Yes we can! And again, Yes we can! In trying to make this slogan come true, US President Barack Obama has taken the concept of moral hazard from Wall Street to Main Street.

Just one day after he signed his autograph on a piece of paper turning the US$787 billion stimulus plan into law - which did not impress equity markets - Obama unveiled a US$275 billion Homeowner Affordability and Stability Plan (HASP).

Yes we can! ‘… all of us are paying a price for this home mortgage crisis. And all of us will pay an even steeper price if we allow this crisis to deepen - a crisis which is unraveling homeownership, the middle class, and the American Dream itself. But if we act boldly and swiftly to arrest this downward spiral, every American will benefit.'

If the TARP (Troubled Assets Relief Program), the TALF (Term Asset-Backed Securities Loan Facility), and the recently signed FSP (Financial Stability Plan) - renamed ARRA (American Recovery and Reinvestment Act )were designed to prevent the obese lending institutions and greedy investment banks from dying due to over-indulgence, the HASP now seeks to save American home borrowers who have bitten off more than they could chew.
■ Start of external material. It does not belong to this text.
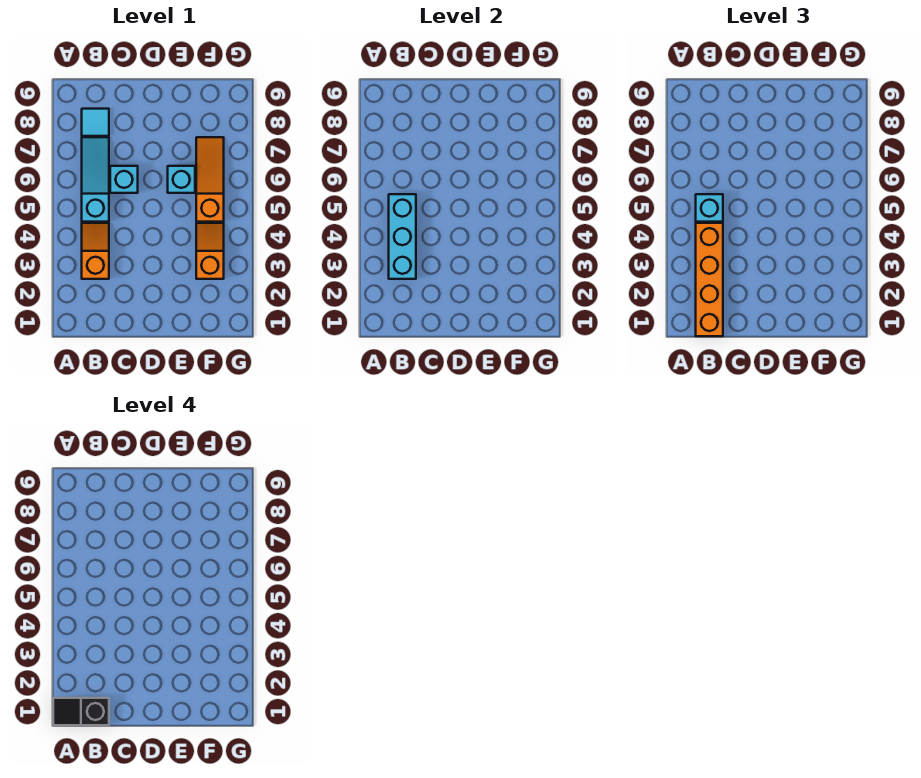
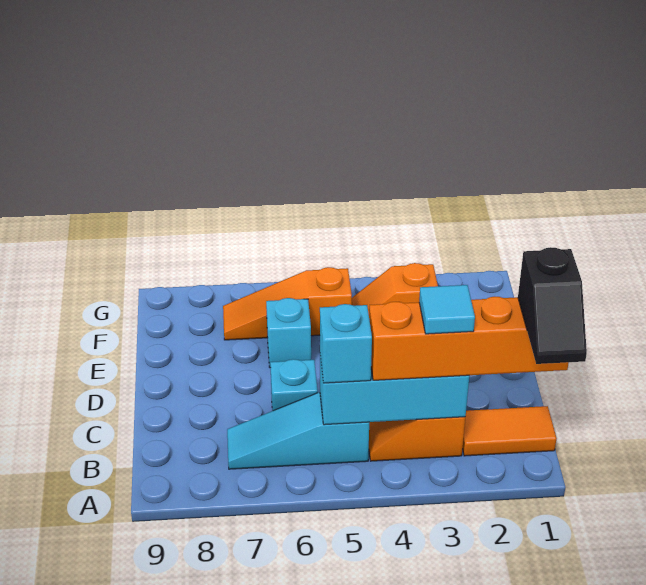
none -> orange 1x2 tile [462,406,557,456]
cyan 1x1 tile [82,109,109,136] -> cyan 1x1 tile moved to [419,285,475,334]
In a nutshell, the HASP is aimed at aiding 7-9 million families in mortgage stress by limiting mortgage repayments to 31 per cent of their income and providing incentives to lending institutions for keeping homeowners in their homes.

Like all the other acronyms that preceded it, HASP is a manifestation that America is prepared to reward irresponsible behaviour to keep the ‘American Dream' alive. The financial markets verdict is that this again would be unable to stop the US economy from the recession America had to have. Time and again since the days of the Maestro - Fed Chairman Alan Greenspan - authorities bent over backwards to bandage the self-inflicted wounds of gung-ho investment institutions and investors. This time, it is the American homebuyer's turn, courtesy of President Obama. Who's next? Credit card borrowers? Personal loans?

Reading through the news reports, I noticed very minimal criticism of Obama's fresh initiative or any of his plans for that matter. Political correctness, it seems, has gone all the way to the top.

But perhaps the financial markets have got it wrong, perhaps there is really nothing to criticise in Obama's policies, perhaps this new acronym would short circuit the negative feedback loop of badly battered confidence and the sinking economy.

But what message does this rewarding of irresponsible behaviour send to Americans? That they can get away with murder. Have money, will travel. And America has a big printing press to do this. Yes it can. And the world loves America. The world will continue to buy US bonds as fast as the Treasury could issue them.

This is the tragedy. The Fed and the US government are rewarding its citizens' irresponsible behaviour and the rest of the world is feeding America's irresponsible behaviour.

The problem is, but for a miracle, there is no immdediate way out of this current predicament except to continue hacking away and pray that one day all this will be over.

The exit strategy when all this is over will again involve pain. In the meantime, expect more acronyms.